Por José Epifânio Parente Aguiar
Benedito, carinhosamente chamado de “Dito”, estava em seu último semestre do curso de História na Universidade Federal do Tocantins (UFTO). Com a orientação do renomado professor Dr. Flávio Mesquita, tomou para si o desafio de explorar a história de sua cidade natal, Miracema do Tocantins, com o rigor da pesquisa histórica. Seu Trabalho de Conclusão de Curso (TCC) seria construído com base em entrevistas, confrontadas com bibliografia sólida e documentos históricos, para verificar a veracidade dos acontecimentos marcantes de Miracema.
Com esse objetivo em mente, Dito retornou à sua terra natal. Lá, recebeu um conselho curioso do vereador Epaminondas, conhecido como “Epa”:
– Nem precisa procurar muita gente. Vai no Mundiquinho. Ele conhece todos os fatos relevantes e as melhores interpretações da história local.
Dito, no entanto, buscava evitar viés ou juízos de valor, querendo apenas os “fatos concretos”. Mas Epa insistiu:
– Fique tranquilo, filho. Vá até ele e seja estratégico: leve umas caixas de cerveja, um litro de conhaque, tira-gostos e conduza a conversa com descontração. Com o clima certo, ele vai te contar tudo, tim tim por tim tim.

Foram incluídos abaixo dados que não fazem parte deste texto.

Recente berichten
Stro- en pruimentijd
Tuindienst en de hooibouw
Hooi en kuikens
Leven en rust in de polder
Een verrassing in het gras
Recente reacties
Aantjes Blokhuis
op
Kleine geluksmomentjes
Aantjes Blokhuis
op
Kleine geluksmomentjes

Com certo receio, Dito seguiu o conselho e, na sexta-feira à noite, chegou à casa de Mundiquinho, munido dos “mimos” sugeridos e de um gravador simples. A conversa teve início com trivialidades sobre futebol, mas logo ganhou profundidade.
Os Fragmentos de uma História
Quando questionado sobre os fatos marcantes da história de Miracema, Mundiquinho iniciou com um tom de cronista experiente:
– Miracema foi a Capital do Abacaxi nos anos 1980. Mandávamos caminhões para todo o Brasil e até para o exterior! Mas isso se perdeu…
Ele detalhou como o pioneirismo da cidade no cultivo do abacaxi deu lugar à disseminação da cultura em outros municípios, deixando Miracema com apenas o título simbólico. Hoje, o carnaval fora de época, o “Miracaxi”, é o maior legado cultural dessa época.
Quando o assunto mudou para a instalação da capital provisória do Tocantins em 1989, Mundiquinho opinou:
– Miracema tinha tudo para se firmar como a capital definitiva, mas faltou habilidade política. Palmas foi construída do zero e levou a capital embora em um ano.
A Estrada Que Não Passou
O ponto mais intrigante veio com a história da rodovia Belém-Brasília. Mundiquinho revelou que, originalmente, o traçado da estrada passaria por Miracema. Contudo, uma elite local, temerosa da “invasão” de peões e das possíveis implicações morais, pressionou o prefeito a redirecionar a estrada para o que hoje é Miranorte.
– O medo de que a estrada trouxesse desordem e corrompesse as donzelas da cidade falou mais alto. Mandaram um emissário ao engenheiro responsável e mudaram o traçado.
Dito, até então um ouvinte atento, não resistiu a um desabafo:
– De que adiantou tanto zelo? Os peões não vieram, mas décadas depois os barrageiros da Usina Hidrelétrica Luis Eduardo Magalhães se vingaram, levando para seus braços as netas e bisnetas daquelas mesmas donzelas protegidas.
Mundiquinho, com um sorriso irônico, concluiu:
– O mundo dá voltas, meu amigo. Só não escreva “nhec nhec” e “nhac nhac” no seu TCC, ou vai ser reprovado.
Com risos, cervejas e histórias, a noite terminou como começou: descontraída, mas repleta de reflexões sobre os caminhos – e descaminhos – que moldaram Miracema. Afinal, a história, assim como o mundo, é feita de voltas imprevisíveis.